[Request]
Each line of the listing below containing the word "Super" should be returned.

[Input for this task]
==================================================

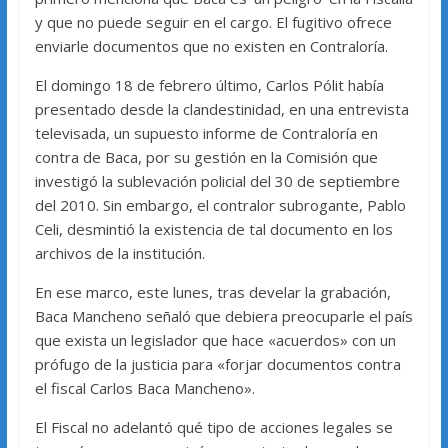
y que no puede seguir en el cargo. El fugitivo ofrece
enviarle documentos que no existen en Contraloría.
El domingo 18 de febrero último, Carlos Pólit había
presentado desde la clandestinidad, en una entrevista
televisada, un supuesto informe de Contraloría en
contra de Baca, por su gestión en la Comisión que
investigó la sublevación policial del 30 de septiembre
del 2010. Sin embargo, el contralor subrogante, Pablo
Celi, desmintió la existencia de tal documento en los
archivos de la institución.
En ese marco, este lunes, tras develar la grabación,
Baca Mancheno señaló que debiera preocuparle el país
que exista un legislador que hace «acuerdos» con un
prófugo de la justicia para «forjar documentos contra
el fiscal Carlos Baca Mancheno».
El Fiscal no adelantó qué tipo de acciones legales se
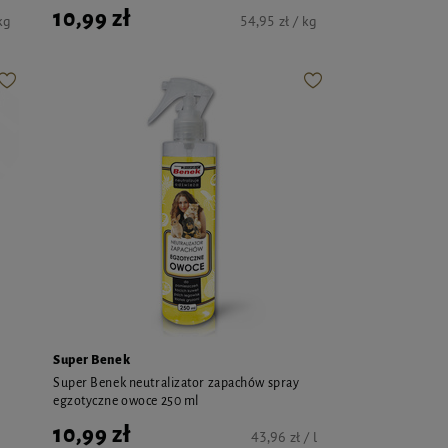
10,99 zł
kg
54,95 zł / kg
Super Benek
Super Benek neutralizator zapachów spray
egzotyczne owoce 250 ml
10,99 zł
43,96 zł / l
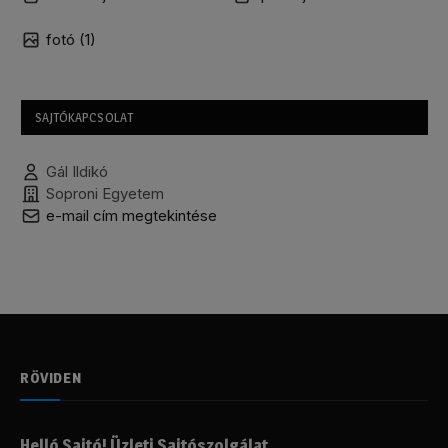
fotó (1)
SAJTÓKAPCSOLAT
Gál Ildikó
Soproni Egyetem
e-mail cím megtekintése
RÖVIDEN
Helló Sajtó! Üzleti Sajtószolgálat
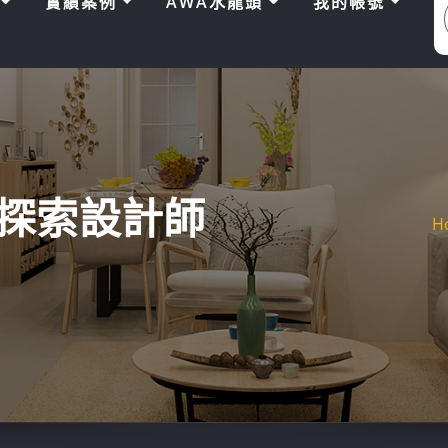
區
實績案例
AWA水龍頭
我的帳號
探索設計師
H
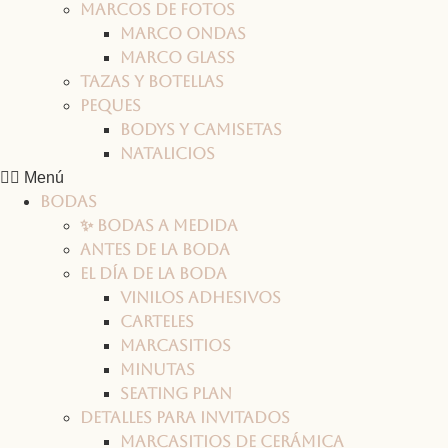
Marcos de fotos
Marco ONDAS
Marco GLASS
Tazas y botellas
Peques
Bodys y camisetas
Natalicios
Menú
Bodas
✨ Bodas a medida
Antes de la boda
El día de la boda
Vinilos adhesivos
Carteles
Marcasitios
Minutas
Seating plan
Detalles para invitados
Marcasitios de cerámica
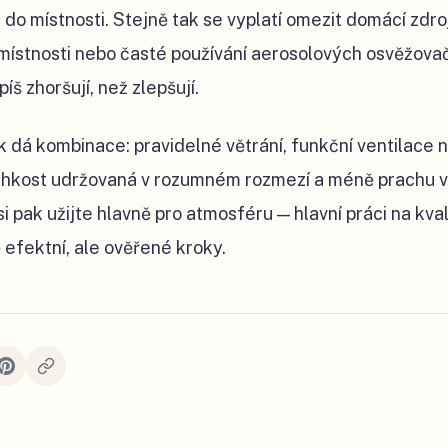
 do místnosti. Stejně tak se vyplatí omezit domácí zdro
v místnosti nebo časté používání aerosolových osvěžova
íš zhoršují, než zlepšují.
 dá kombinace: pravidelné větrání, funkční ventilace n
vlhkost udržovaná v rozumném rozmezí a méně prachu v t
i pak užijte hlavně pro atmosféru — hlavní práci na kva
efektní, ale ověřené kroky.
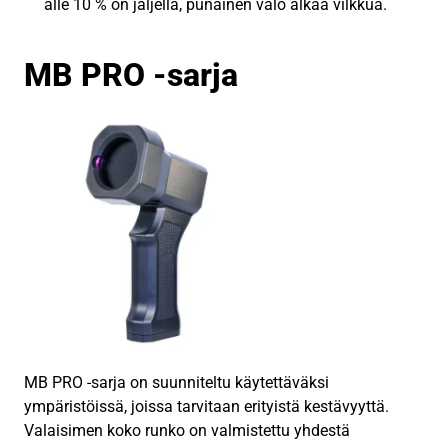
alle 10 % on jäljellä, punainen valo alkaa vilkkua.
MB PRO -sarja
MB PRO -sarja on suunniteltu käytettäväksi
ympäristöissä, joissa tarvitaan erityistä kestävyyttä.
Valaisimen koko runko on valmistettu yhdestä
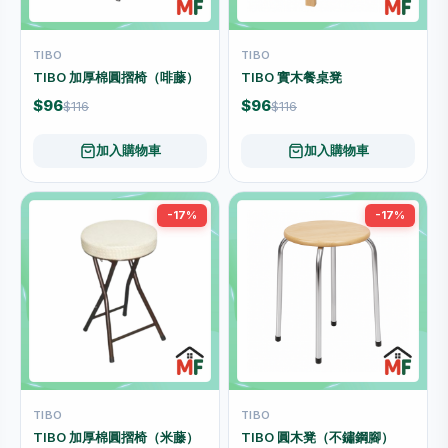
TIBO
TIBO
TIBO 加厚棉圓摺椅（啡藤）
TIBO 實木餐桌凳
$96
$96
$116
$116
加入購物車
加入購物車
-17%
-17%
TIBO
TIBO
TIBO 加厚棉圓摺椅（米藤）
TIBO 圓木凳（不鏽鋼腳）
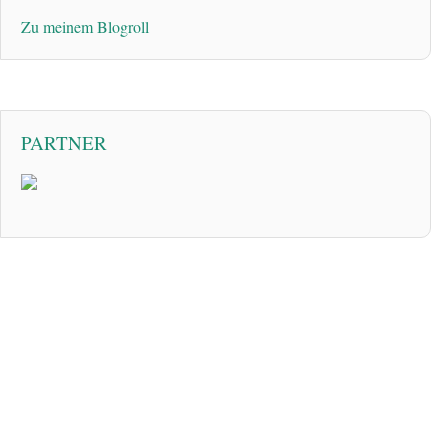
Zu meinem Blogroll
PARTNER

==================================================

[Your response]
Super Benek
Super Benek neutralizator zapachów spray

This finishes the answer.